07 September 2013

Growing Up Miles, Part 3a: The Espionage Days

In fifth grade I wanted to be the Miles version of Harriet the Spy. (If you haven't read the book, I highly recommend it.) Despite my nearly boundless imagination, I almost slavishly tried to copy Harriet. This led to difficulties.

For reasons I can't recall, I wanted a spy outfit identical to Harriet's. This would have required:

  • a flashlight I could hook onto a belt,
  • wearing a sweatshirt year round in El Paso, Texas,
  • convincing my mom to never wash a certain pair of jeans,
  • using my allowance for notebooks instead of comics, and
  • trying to sneak around a completely flat neighborhood consisting of wide open front yards and completely fenced in back yards, with no other cover at all.

I solved the flashlight problem by making a hook from a piece of wire. Of course, I then had the problem of sneaking my Dad's flashlight out and looking like a goofus because I pretty much couldn't' go anywhere at night. A flashlight is somewhat conspicuous at 4 in the afternoon in broad daylight. Even if I could have snuck around at night with a flashlight this was extremely west Texas in the 60s. I'd probably have been shot or eaten by dogs.
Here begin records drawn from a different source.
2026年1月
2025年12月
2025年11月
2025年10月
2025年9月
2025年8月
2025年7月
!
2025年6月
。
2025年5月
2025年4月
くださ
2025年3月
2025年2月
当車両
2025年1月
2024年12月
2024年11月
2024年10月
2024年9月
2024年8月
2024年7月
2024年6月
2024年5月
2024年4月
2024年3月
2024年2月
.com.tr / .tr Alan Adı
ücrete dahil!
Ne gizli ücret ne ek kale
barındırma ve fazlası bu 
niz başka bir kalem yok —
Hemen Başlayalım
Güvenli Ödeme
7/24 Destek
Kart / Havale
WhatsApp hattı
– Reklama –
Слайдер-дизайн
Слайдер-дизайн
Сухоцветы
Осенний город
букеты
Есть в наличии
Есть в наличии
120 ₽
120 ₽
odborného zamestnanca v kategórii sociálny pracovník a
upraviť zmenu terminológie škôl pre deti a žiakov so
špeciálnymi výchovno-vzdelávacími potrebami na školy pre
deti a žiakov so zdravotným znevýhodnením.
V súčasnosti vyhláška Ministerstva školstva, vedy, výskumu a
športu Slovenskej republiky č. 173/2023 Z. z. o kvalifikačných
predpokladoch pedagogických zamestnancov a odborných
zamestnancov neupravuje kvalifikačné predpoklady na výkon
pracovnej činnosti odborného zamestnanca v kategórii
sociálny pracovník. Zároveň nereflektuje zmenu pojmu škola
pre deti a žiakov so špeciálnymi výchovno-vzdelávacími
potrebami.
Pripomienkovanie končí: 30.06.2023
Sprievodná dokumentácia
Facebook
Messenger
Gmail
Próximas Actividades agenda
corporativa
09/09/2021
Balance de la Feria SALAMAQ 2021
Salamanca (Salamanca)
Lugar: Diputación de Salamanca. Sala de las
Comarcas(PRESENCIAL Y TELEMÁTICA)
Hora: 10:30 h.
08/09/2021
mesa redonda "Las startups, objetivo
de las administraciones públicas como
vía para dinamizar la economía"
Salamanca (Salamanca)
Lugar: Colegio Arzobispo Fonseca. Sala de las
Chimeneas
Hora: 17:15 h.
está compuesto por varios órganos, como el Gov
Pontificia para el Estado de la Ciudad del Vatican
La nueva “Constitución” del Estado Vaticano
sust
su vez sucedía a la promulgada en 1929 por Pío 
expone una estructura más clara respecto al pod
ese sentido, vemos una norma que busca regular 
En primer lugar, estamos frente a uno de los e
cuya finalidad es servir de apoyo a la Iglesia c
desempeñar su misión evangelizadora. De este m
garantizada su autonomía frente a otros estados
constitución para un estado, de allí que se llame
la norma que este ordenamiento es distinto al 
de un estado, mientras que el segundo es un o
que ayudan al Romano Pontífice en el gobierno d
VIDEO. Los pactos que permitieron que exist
I also gave up on the sweatshirt, deciding that tee shirts were anonymous enough and would attract less attention than passing out from heat stroke. (West Texas, remember?)

I also decided that dirty, smelly jeans might not be required spy gear. Spies in the movies seldom wore dirty jeans in the suburbs, so I might just get away with it.
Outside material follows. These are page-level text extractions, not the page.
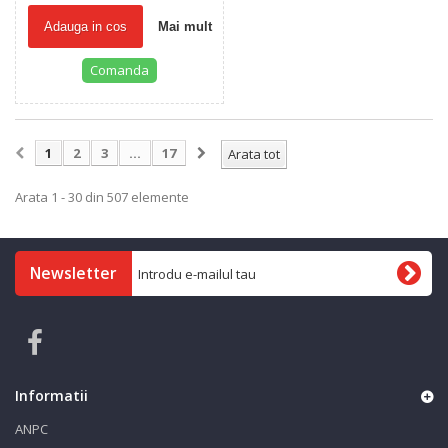
Adauga in cos
Mai mult
Comanda
1
2
3
...
17
Arata tot
Arata 1 - 30 din 507 elemente
Newsletter
Informatii
ANPC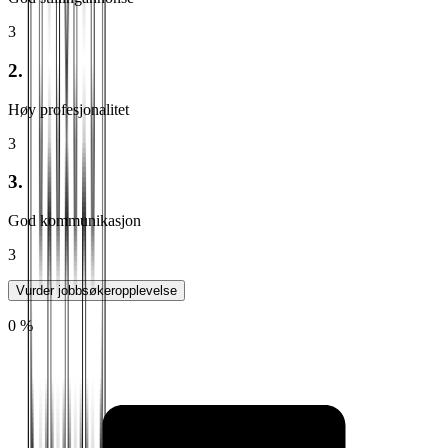
3
2.
Høy profesjonalitet
3
3.
God kommunikasjon
3
Vurder jobbsøkeropplevelse
0 %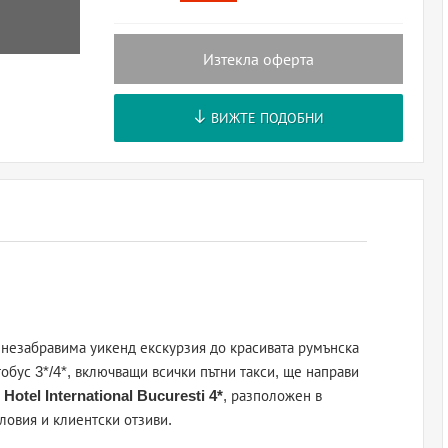
Изтекла оферта
ВИЖТЕ ПОДОБНИ
незабравима уикенд екскурзия до красивата румънска
обус 3*/4*, включващи всички пътни такси, ще направи
в
Hotel International Bucuresti 4*
, разположен в
ловия и клиентски отзиви.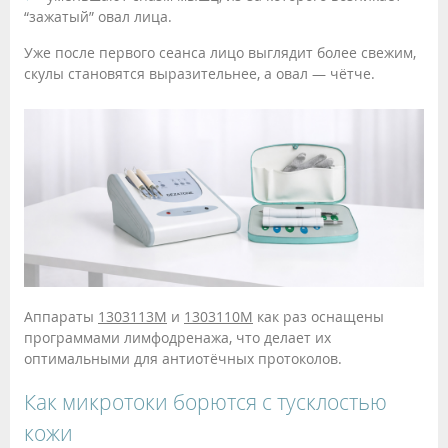
“зажатый” овал лица.
Уже после первого сеанса лицо выглядит более свежим,
скулы становятся выразительнее, а овал — чётче.
Аппараты
1303113М
и
1303110М
как раз оснащены
программами лимфодренажа, что делает их
оптимальными для антиотёчных протоколов.
Как микротоки борются с тусклостью
кожи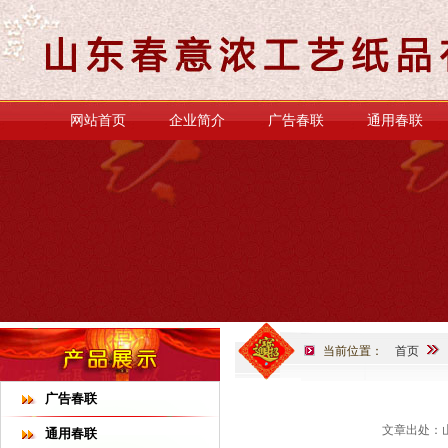
网站首页
企业简介
广告春联
通用春联
当前位置：
首页
广告春联
文章出处：山
通用春联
We had no alleyways to skulk through. Peeking in windows or going over walls in plain view of an entire neighborhood where everyone knew everyone else seemed like a good way to get my backside tanned. Once per neighbor who caught me and a second time at home when they called my folks.
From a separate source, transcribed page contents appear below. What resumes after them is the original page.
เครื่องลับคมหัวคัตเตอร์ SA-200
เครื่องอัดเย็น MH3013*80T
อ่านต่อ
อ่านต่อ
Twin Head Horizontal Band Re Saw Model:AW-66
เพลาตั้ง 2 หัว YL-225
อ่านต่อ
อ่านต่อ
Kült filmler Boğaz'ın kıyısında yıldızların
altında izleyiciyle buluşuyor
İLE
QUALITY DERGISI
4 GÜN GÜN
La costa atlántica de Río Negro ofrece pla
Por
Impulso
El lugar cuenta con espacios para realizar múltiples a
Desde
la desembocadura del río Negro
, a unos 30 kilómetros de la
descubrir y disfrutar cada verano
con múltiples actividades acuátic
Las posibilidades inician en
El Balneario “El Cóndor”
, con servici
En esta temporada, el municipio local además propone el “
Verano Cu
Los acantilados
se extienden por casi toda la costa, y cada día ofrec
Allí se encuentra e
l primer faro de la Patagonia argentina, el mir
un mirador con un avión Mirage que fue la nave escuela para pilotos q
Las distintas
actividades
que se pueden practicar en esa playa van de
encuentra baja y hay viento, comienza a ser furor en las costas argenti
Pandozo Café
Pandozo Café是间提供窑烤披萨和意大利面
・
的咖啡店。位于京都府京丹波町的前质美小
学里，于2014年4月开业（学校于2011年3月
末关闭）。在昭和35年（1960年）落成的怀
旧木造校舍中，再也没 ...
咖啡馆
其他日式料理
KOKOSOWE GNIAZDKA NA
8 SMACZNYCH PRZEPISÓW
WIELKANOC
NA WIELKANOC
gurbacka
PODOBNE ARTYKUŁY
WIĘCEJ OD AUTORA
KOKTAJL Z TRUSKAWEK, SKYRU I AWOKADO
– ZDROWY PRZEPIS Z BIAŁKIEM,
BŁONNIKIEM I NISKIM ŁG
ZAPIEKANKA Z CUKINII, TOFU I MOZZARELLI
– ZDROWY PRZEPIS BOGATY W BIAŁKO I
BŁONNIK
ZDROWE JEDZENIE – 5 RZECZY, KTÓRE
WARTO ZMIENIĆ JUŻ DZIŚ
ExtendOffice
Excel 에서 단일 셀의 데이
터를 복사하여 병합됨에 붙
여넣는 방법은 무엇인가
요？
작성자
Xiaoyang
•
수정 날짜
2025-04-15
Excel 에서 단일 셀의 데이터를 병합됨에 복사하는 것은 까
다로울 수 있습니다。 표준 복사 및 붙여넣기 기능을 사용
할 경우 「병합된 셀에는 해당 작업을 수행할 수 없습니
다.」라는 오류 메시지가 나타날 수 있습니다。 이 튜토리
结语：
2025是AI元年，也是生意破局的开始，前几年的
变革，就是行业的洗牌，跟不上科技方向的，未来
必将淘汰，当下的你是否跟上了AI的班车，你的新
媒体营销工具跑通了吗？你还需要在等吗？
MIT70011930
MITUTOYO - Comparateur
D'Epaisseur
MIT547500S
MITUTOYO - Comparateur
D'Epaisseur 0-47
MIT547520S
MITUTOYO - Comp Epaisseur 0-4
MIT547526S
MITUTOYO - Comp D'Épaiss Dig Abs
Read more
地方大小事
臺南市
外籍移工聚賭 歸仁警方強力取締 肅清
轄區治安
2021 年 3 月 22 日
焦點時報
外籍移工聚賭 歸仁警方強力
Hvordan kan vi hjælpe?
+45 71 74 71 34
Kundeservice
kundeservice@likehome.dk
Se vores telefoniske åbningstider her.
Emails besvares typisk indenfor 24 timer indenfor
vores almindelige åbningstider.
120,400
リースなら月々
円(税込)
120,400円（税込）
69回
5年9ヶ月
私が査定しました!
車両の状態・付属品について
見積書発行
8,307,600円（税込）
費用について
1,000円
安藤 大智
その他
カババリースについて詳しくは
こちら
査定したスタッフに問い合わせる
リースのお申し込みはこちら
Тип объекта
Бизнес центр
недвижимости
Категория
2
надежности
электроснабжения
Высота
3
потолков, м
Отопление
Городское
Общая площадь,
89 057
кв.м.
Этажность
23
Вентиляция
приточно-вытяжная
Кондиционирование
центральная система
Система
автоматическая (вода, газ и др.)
This left only the problem of... The Notebook. If you have read the story, you know that notebooks are the heart and soul of a spy's life. Poking around the house I realized that while we didn't have a surfeit of notebooks (I wasn't willing to touch my comic book money) we did have lots of 3x5 index cards. I found some wax paper envelopes just the right size to hold several 3x5 cards, which would make organization easy-- at least until I had a lot of notes on a subject. This was probably when I started writing in very small letters.

Every spy has to start somewhere. I started by taking notes on my family, neighbors, school mates, and teachers-- just like Harriet did. Faithfully following my hero's example, my notes were generally derogatory. I might, for example, have written that "Fred Mickle is mean and ugly. If I were that mean and ugly I'd have myself hung as a horse thief." (That name is completely fictitious.) I'd like to hope that I hadn't yet finished the book and seen where this would get Harriet, but I probably just thought I was safe since I could put my cards in my pocket.

I'd been a spy for a couple of weeks when Mom ran across my notes while I was out playing. After I explained what they were she read some of them out loud.

"How would these make you feel if your family and friends had writing these about you?", she asked.

"But Mom, they aren't about me!"

Eventually I got her point, and it all hit home.

This left me out of a job. I had no idea what else a spy might write about other than communists (this was, after all, 1965 or 1966). I was pretty sure I didn't know any commies because they all looked evil and foreign in the comic books. I didn't know anybody like that. I destroyed the cards and hung up my spy gear, a has been at 10 or 11, a forlorn, minuscule footnote in the annals of spydom. I hoped I'd never meet Harriet, or that if I did my failed career wouldn't come up. Thankfully, we never met outside her book.

I still reread her book about once a year.